En tercer lugar, Mauricio reconoció que, al carecer de recursos naturales, su único activo era su gente. Quizá ese aprecio por sus recursos humanos fuese también lo que llevó a Mauricio a darse cuenta de que, sobre todo dadas las diferencias religiosas, étnicas y políticas potenciales del país —que algunos intentaron explotar para inducir al país a seguir siendo una colonia británica—, la enseñanza para todos era fundamental para la unidad social. También lo era un fé- rreo compromiso con las instituciones democráticas y la cooperación entre trabajadores, Gobierno y patronal, precisamente lo contrario de la clase de disensiones y divisiones que los conservadores estadounidenses están engendrando en la actualidad.

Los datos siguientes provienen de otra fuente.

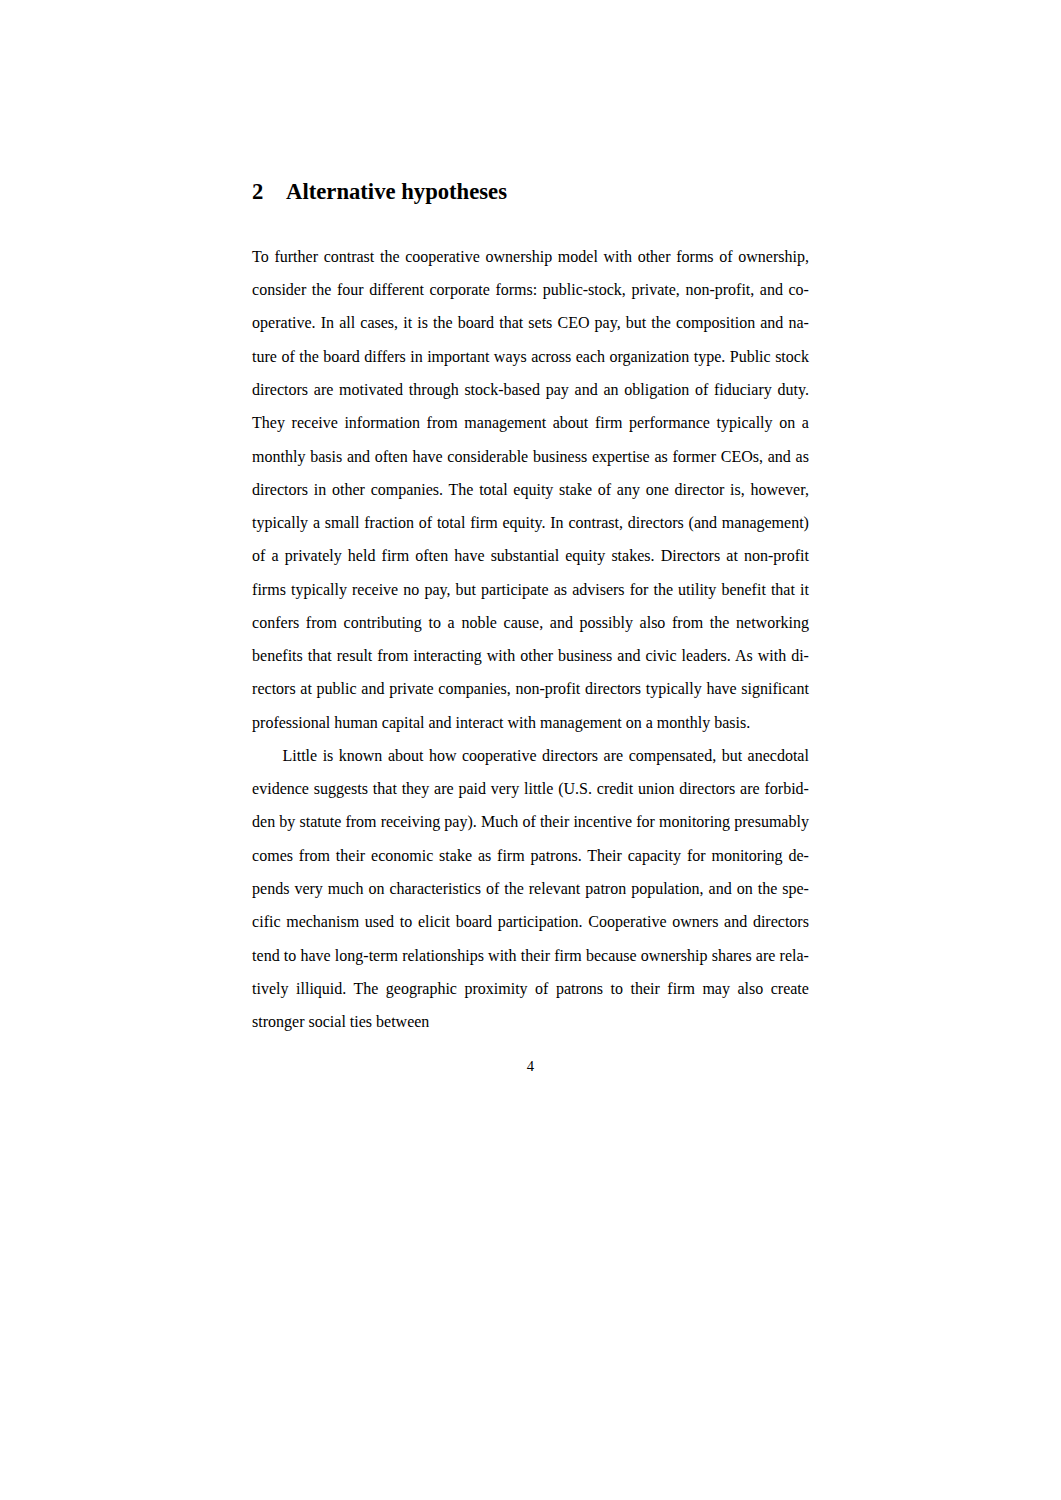2 Alternative hypotheses
To further contrast the cooperative ownership model with other forms of ownership, consider the four different corporate forms: public-stock, private, non-profit, and cooperative. In all cases, it is the board that sets CEO pay, but the composition and nature of the board differs in important ways across each organization type. Public stock directors are motivated through stock-based pay and an obligation of fiduciary duty. They receive information from management about firm performance typically on a monthly basis and often have considerable business expertise as former CEOs, and as directors in other companies. The total equity stake of any one director is, however, typically a small fraction of total firm equity. In contrast, directors (and management) of a privately held firm often have substantial equity stakes. Directors at non-profit firms typically receive no pay, but participate as advisers for the utility benefit that it confers from contributing to a noble cause, and possibly also from the networking benefits that result from interacting with other business and civic leaders. As with directors at public and private companies, non-profit directors typically have significant professional human capital and interact with management on a monthly basis.
Little is known about how cooperative directors are compensated, but anecdotal evidence suggests that they are paid very little (U.S. credit union directors are forbidden by statute from receiving pay). Much of their incentive for monitoring presumably comes from their economic stake as firm patrons. Their capacity for monitoring depends very much on characteristics of the relevant patron population, and on the specific mechanism used to elicit board participation. Cooperative owners and directors tend to have long-term relationships with their firm because ownership shares are relatively illiquid. The geographic proximity of patrons to their firm may also create stronger social ties between
4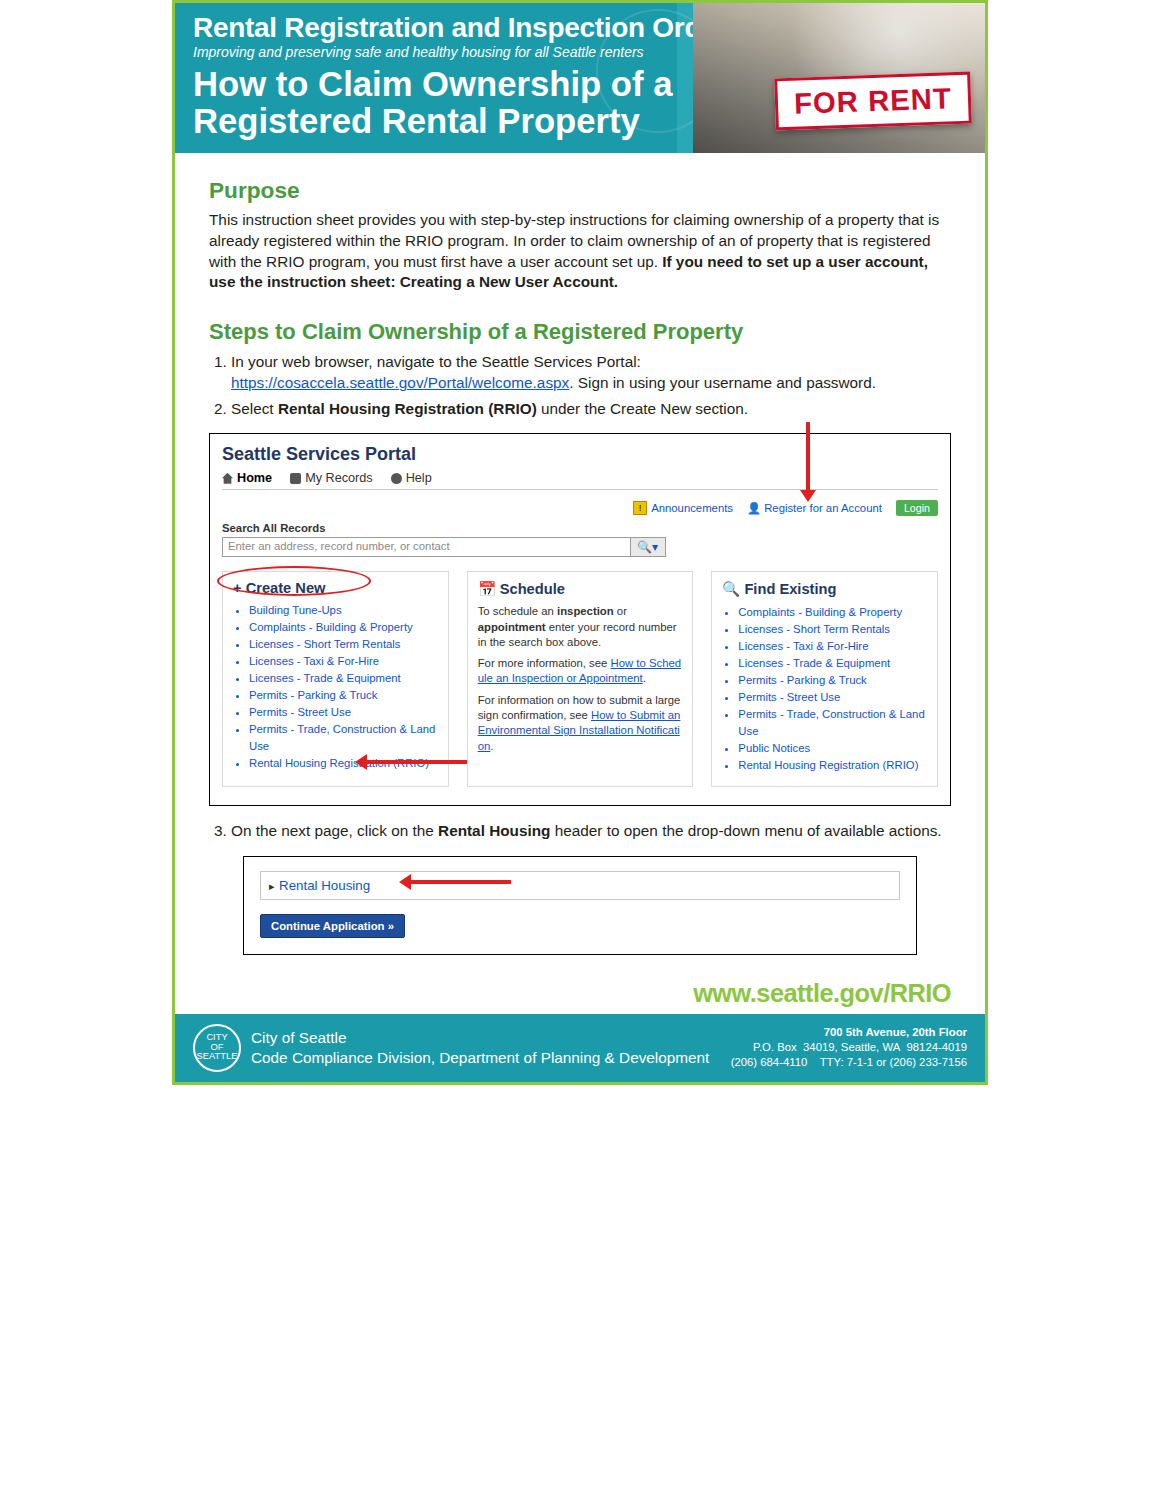FOR RENT
Rental Registration and Inspection Ordinance (RRIO)
Improving and preserving safe and healthy housing for all Seattle renters
How to Claim Ownership of a
Registered Rental Property
Purpose
This instruction sheet provides you with step-by-step instructions for claiming ownership of a property that is already registered within the RRIO program. In order to claim ownership of an of property that is registered with the RRIO program, you must first have a user account set up. If you need to set up a user account, use the instruction sheet: Creating a New User Account.
Steps to Claim Ownership of a Registered Property
In your web browser, navigate to the Seattle Services Portal:
https://cosaccela.seattle.gov/Portal/welcome.aspx. Sign in using your username and password.
Select Rental Housing Registration (RRIO) under the Create New section.
Seattle Services Portal
Home My Records Help
! Announcements 👤 Register for an Account Login
Search All Records
Enter an address, record number, or contact
🔍▾
+ Create New
Building Tune-Ups
Complaints - Building & Property
Licenses - Short Term Rentals
Licenses - Taxi & For-Hire
Licenses - Trade & Equipment
Permits - Parking & Truck
Permits - Street Use
Permits - Trade, Construction & Land Use
Rental Housing Registration (RRIO)
📅 Schedule
To schedule an inspection or appointment enter your record number in the search box above.
For more information, see How to Schedule an Inspection or Appointment.
For information on how to submit a large sign confirmation, see How to Submit an Environmental Sign Installation Notification.
🔍 Find Existing
Complaints - Building & Property
Licenses - Short Term Rentals
Licenses - Taxi & For-Hire
Licenses - Trade & Equipment
Permits - Parking & Truck
Permits - Street Use
Permits - Trade, Construction & Land Use
Public Notices
Rental Housing Registration (RRIO)
On the next page, click on the Rental Housing header to open the drop-down menu of available actions.
▸Rental Housing
Continue Application »
www.seattle.gov/RRIO
CITY
OF
SEATTLE
City of Seattle
Code Compliance Division, Department of Planning & Development
700 5th Avenue, 20th Floor
P.O. Box 34019, Seattle, WA 98124-4019
(206) 684-4110 TTY: 7-1-1 or (206) 233-7156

Esto no quiere decir que Mauricio no tenga problemas. Como muchos otros países de mercado emergentes que han tenido éxito, Mauricio se enfrenta a la pérdida de competitividad en materia de tipos de interés. Y a medida que cada vez más países intervengan para debilitar sus tipos de interés mediante la expansión cuantitativa, el problema empeorará. Con casi toda certeza, Mauricio también tendrá que intervenir.
Además, al igual que muchos otros países de todo el mundo, Mauricio se enfrenta hoy a inquietudes relacionadas con la importación de alimentos y la inflación energética. Responder a la inflación con la subida de los tipos de interés no haría sino agravar las dificultades creadas por unos precios elevados acompañados por un alto nivel de desempleo y unos tipos de interés aún menos competitivos. Las intervenciones directas, las restricciones sobre las entradas de capital a corto plazo, gravar las ganancias patrimoniales y estabilizar unas normativas bancarias prudenciales son medidas que habrá que tener en cuenta.
El Milagro de Mauricio se remonta a la independencia. No obstante, el país sigue enzarzado con una parte de su legado colonial: la desigualdad en el reparto de la tierra y la riqueza, así como la vulnerabilidad de su política global de alto riesgo. Estados Unidos ocupa sin compensación una de las islas del litoral de Mauricio, Diego García, como base naval; oficialmente se la arrienda el Reino Unido, que no solo se quedó con el archipiélago Chagos, violando así las leyes internacionales y de las Naciones Unidas, sino que también expulsó a sus habitantes y se niega a permitirles regresar.
En la actualidad Estados Unidos debería ser justo para con este país pacífico y democrático, reconocer los legítimos derechos de propiedad de Mauricio sobre Diego García y purgar sus pecados pasados pagando una cantidad justa por un territorio que ha venido ocupando ilegalmente durante décadas.